**ACTIONS TO TAKE**.
1. According to the passage about Zeus, how many people ended up swarming around the narrator and Zeus?
2. Write out everything in the passage about Zeus from "I can’t trust" down to "away from us.".

**PROVIDED TEXT**.
--*--
Today, Zeus also snapped at a man’s face when he moved too fast. It was my fault, I let some girls pet him and take pictures with him (he seemed to soak up the attention at first). But rather suddenly we had 15 people swarming around us, asking (begging) to pet Zeus. It was understandably stressful for him, and he was on edge. A man in the crowd crouched next to Zeus to take a photo, and Zeus jumped away from him, but not before snapping his huge jaws closed just inches away from the man’s face. It was a warning, not an intent to harm. But it scared me.
I can’t trust people will always ask to pet him, and it’s stressful for both of us to be stopped every 3 minutes by strangers with questions when we just want to go on a walk. If he bit someone, it would be over. My best friend would be put to sleep. My little sister, who uses him as a pillow when she watches TV, would lose him. My family could face a lawsuit that could take everything away from us.
--*--
**DATASET EXCERPTS**.
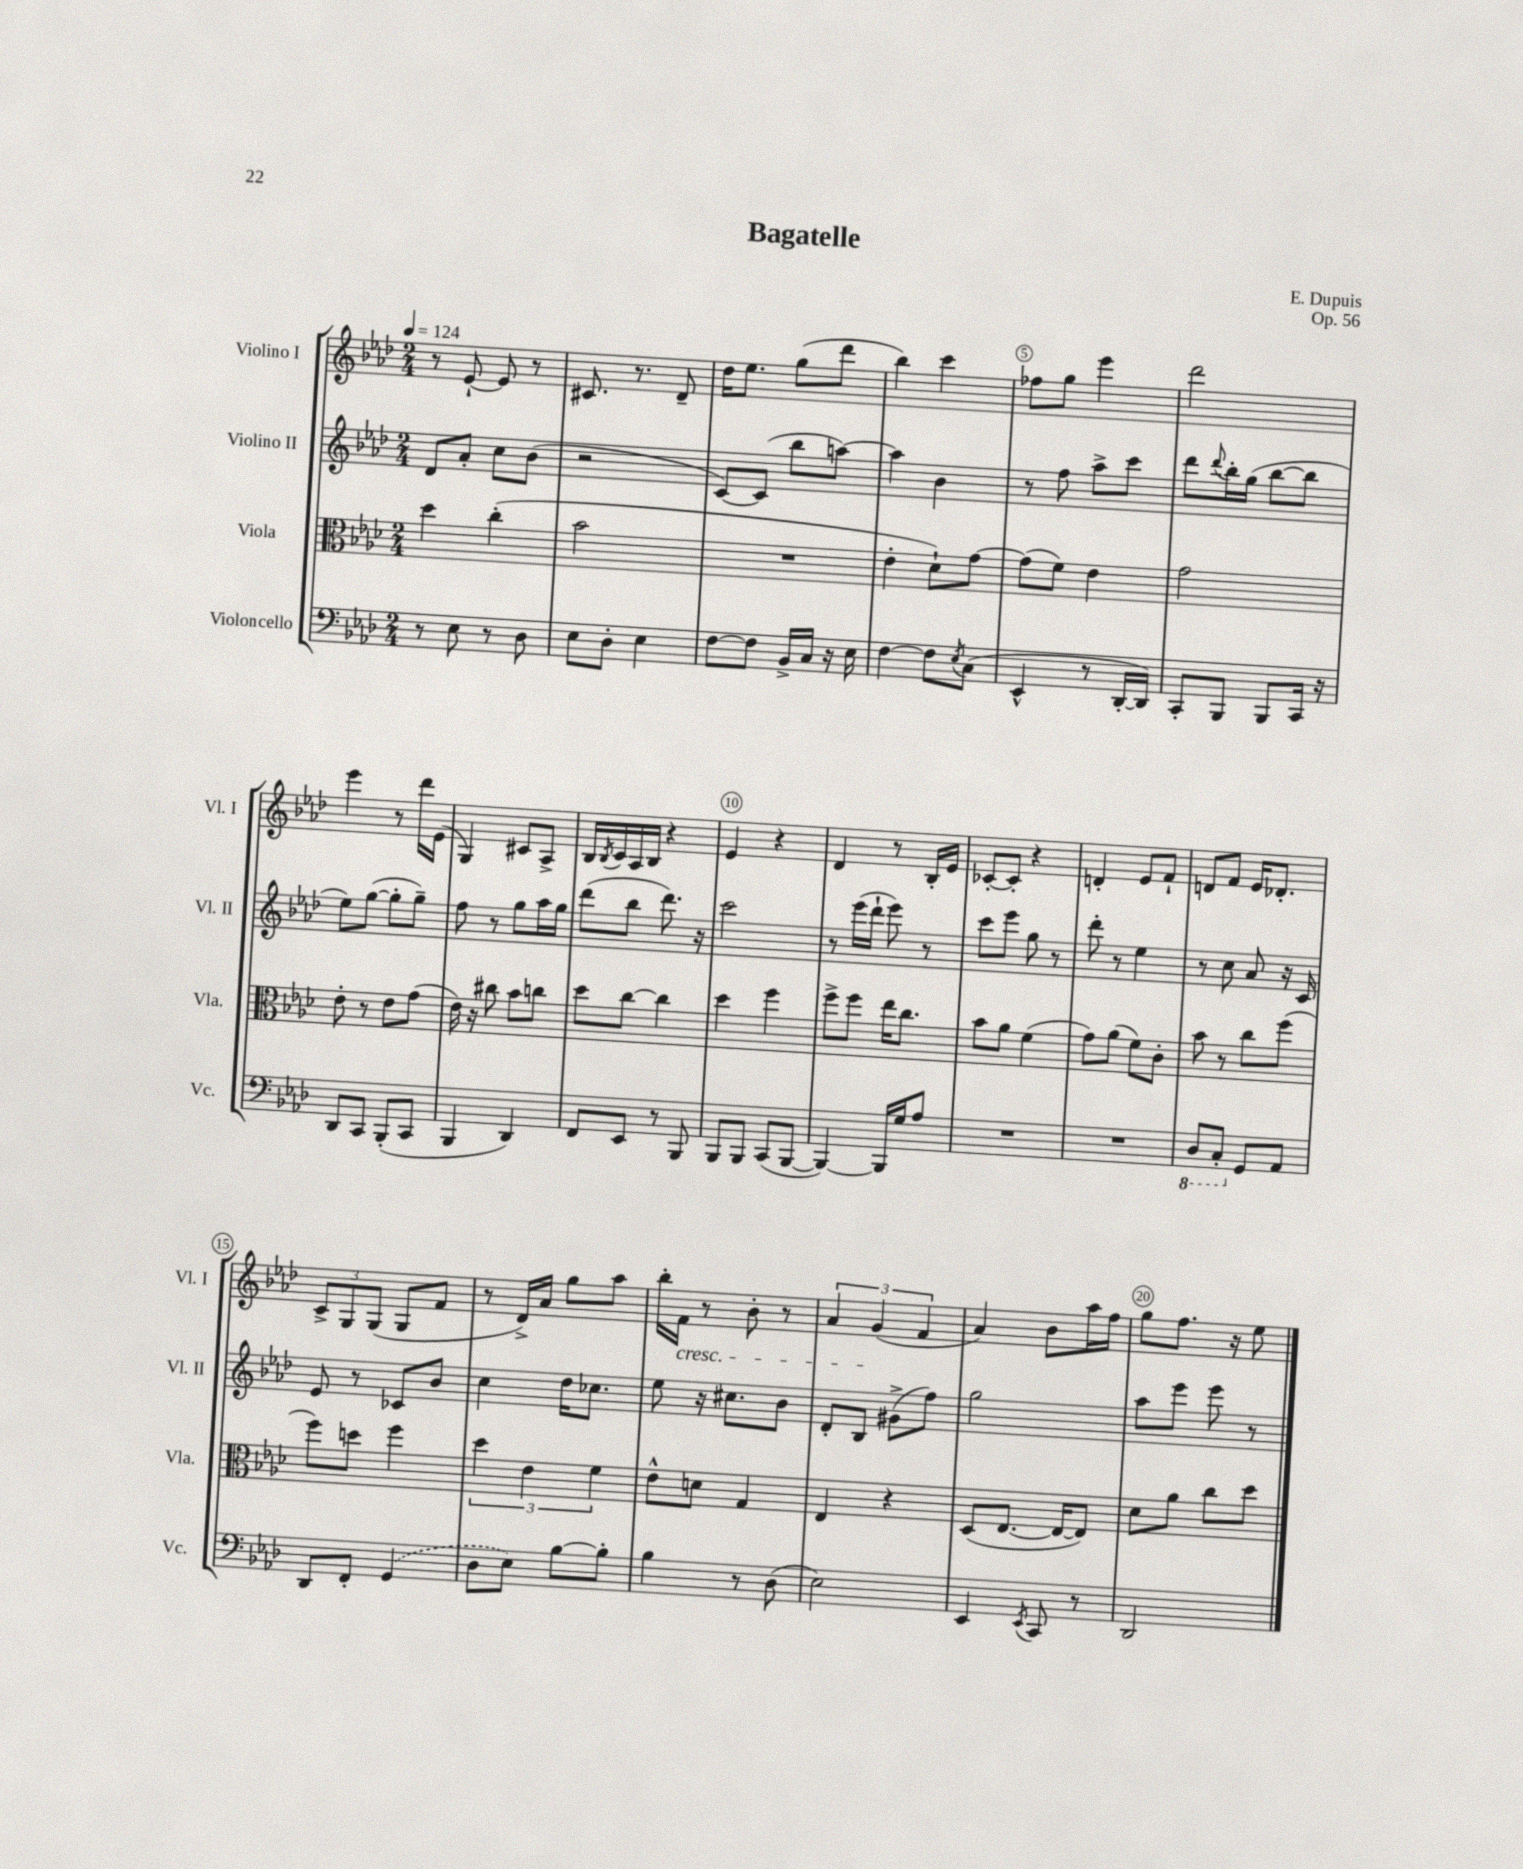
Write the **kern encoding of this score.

**kern	**kern	**kern	**kern
*staff4	*staff3	*staff2	*staff1
*clefF4	*clefC3	*clefG2	*clefG2
*k[b-e-a-d-]	*k[b-e-a-d-]	*k[b-e-a-d-]	*k[b-e-a-d-]
*M2/4	*M2/4	*M2/4	*M2/4
*MM124	*MM124	*MM124	*MM124
8r	4dd-\	8d-/L	8r
8E-\	.	8a-'/J	[8e-`/
8r	(4cc'\	8cc\L	8e-/]
8D-\	.	(8b-\J	8r
=	=	=	=
8E-\L	2b-\	2r	8.c#/
8D-'\J	.	.	.
.	.	.	8.r
4E-\	.	.	.
.	.	.	8d-~/
=	=	=	=
[8F\L	2r	[8c/L)	16dd-\LK
.	.	.	8.ee-\J
8F\]J	.	(8c/]J	.
16BB-^/LL	.	8bb-\L	(8gg\L
16C/JJ	.	.	.
16r	.	[8aa\J)	8ddd-\J
16E-\	.	.	.
=	=	=	=
[4F\	4e-'\	4aa\]	4bb-\)
8F\]L	8d-`\L)	4b-\	4ccc\
8qE-/	.	.	.
(8C\J	[8g\J	.	.
=	=	=	=
4EE-^^/	(8g\]L	8r	8ff-\L
.	8f\J)	8ff\	8gg\J
8r	4e-\	8aa-^\L	4eee-\
[16DD-'/LL	.	8ccc\J	.
16DD-/]JJ)	.	.	.
=	=	=	=
8CC'/L	2g\	8ddd-\L	2ddd-\
.	.	8qqddd-/	.
8BBB-/J	.	16bb-'\L	.
.	.	(16gg\JJ	.
8BBB-/L	.	[8bb-\L	.
16CC/Jk	.	8bb-\]J	.
16r	.	.	.
=	=	=	=
8DD-/L	8e-'\	8ee-\L)	4eee-\
8CC/J	8r	([8gg\J	.
(8BBB-'/L	8e-\L	8gg'\]L	8r
8CC/J	(8g\J	8gg~\J)	16ddd-\LL
.	.	.	(16e-\JJ
=	=	=	=
4BBB-/	16e-\)	8ff\	4G/)
.	16r	.	.
.	8cc#\	8r	.
4DD-/)	8b-\L	8gg\L	8c#/L
.	8cc\J	16aa-\L	8A-^/J
.	.	16gg\JJ	.
=	=	=	=
8FF/L	8dd-\L	(8ddd-\L	16B-/LL
.	.	.	8qB-/
.	.	.	16c/
8EE-/J	[8cc\J	8bb-\J	16A-/
.	.	.	16B-/JJ
8r	4cc\]	8.ddd-\)	4r
8BBB-/	.	.	.
.	.	16r	.
=	=	=	=
8BBB-/L	4dd-\	2ccc\	4e-/
8BBB-/J	.	.	.
(8CC/L	4ff\	.	4r
[8BBB-/J	.	.	.
=	=	=	=
4BBB-/_)	8ff^\L	8r	4d-/
.	8ff\J	(16eee-\LL	.
.	.	16ddd-`\JJ	.
16BBB-/]LL	16ee-\LK	8eee-\)	8r
16G/J	8.cc\J	.	.
8A-/J	.	8r	16B-'/LL
.	.	.	16e-/JJ
=	=	=	=
2r	8b-\L	8ccc\L	[8c-'/L
.	8a-\J	8eee-\J	8c-'/]J
.	(4f\	8gg\	4r
.	.	8r	.
=	=	=	=
2r	8g\L)	8ddd-'\	4d'/
.	(8a-\J	8r	.
.	8f\L)	4ee-\	8e-/L
.	8c'\J	.	8f`/J
=	=	=	=
8DD-/L	8b-\	8r	8d/L
8CC'/J	8r	8cc\	8f/J
8GG/L	8cc\L	8a-/	16e-/LK
.	.	.	8.d-'/J
8AA-/J	(8ff\J	16r	.
.	.	16c/	.
=	=	=	=
8DD-/L	8ff\L)	8e-/	12c^/L
.	.	.	12G/
8FF'/J	8dd\J	8r	.
.	.	.	(12G/J
(4GG/	4ff\	8c-/L	8G/L
.	.	8b-/J	8f/J
=	=	=	=
8D-\L	6dd-\	4cc\	8r
8E-\J)	.	.	16d-^/LL)
.	6e-\	.	.
.	.	.	16a-/JJ
[8B-\L	.	16dd-\LK	8gg\L
.	.	8.cc-\J	.
.	6f\	.	.
8B-'\]J	.	.	8aa-\J
=	=	=	=
4B-\	8e-^^\L	8ee-\	16bb-'\LL
.	.	.	16f\JJ
.	8d\J	16r	8r
.	.	8.cc#\L	.
8r	4G/	.	8b-'\
(8D-\	.	8b-\J	8r
=	=	=	=
2E-\)	4E-/	8d-'/L	6a-/
.	.	8B-/J	.
.	.	.	(6g/
.	4r	(8g#^\L	.
.	.	.	6f/
.	.	8ff\J)	.
=	=	=	=
4EE-/	(8D-/L	2gg\	4a-/)
.	[8.E-/J	.	.
8qEE-/	.	.	.
8CC/	.	.	8b-\L
.	16E-/_LK	.	.
8r	8E-/]J)	.	16aa-\L
.	.	.	16ff\JJ
=	=	=	=
2DD-/	8d-\L	8aa-\L	8gg\L
.	8a-\J	8eee-\J	8.ff\J
.	8cc\L	8eee-\	.
.	.	.	16r
.	8dd-\J	8r	8ee-\
==	==	==	==
*-	*-	*-	*-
--*--
**TASK-BY-TASK ANSWERS**.
1. 15 people

2.
I can’t trust people will always ask to pet him, and it’s stressful for both of us to be stopped every 3 minutes by strangers with questions when we just want to go on a walk. If he bit someone, it would be over. My best friend would be put to sleep. My little sister, who uses him as a pillow when she watches TV, would lose him. My family could face a lawsuit that could take everything away from us.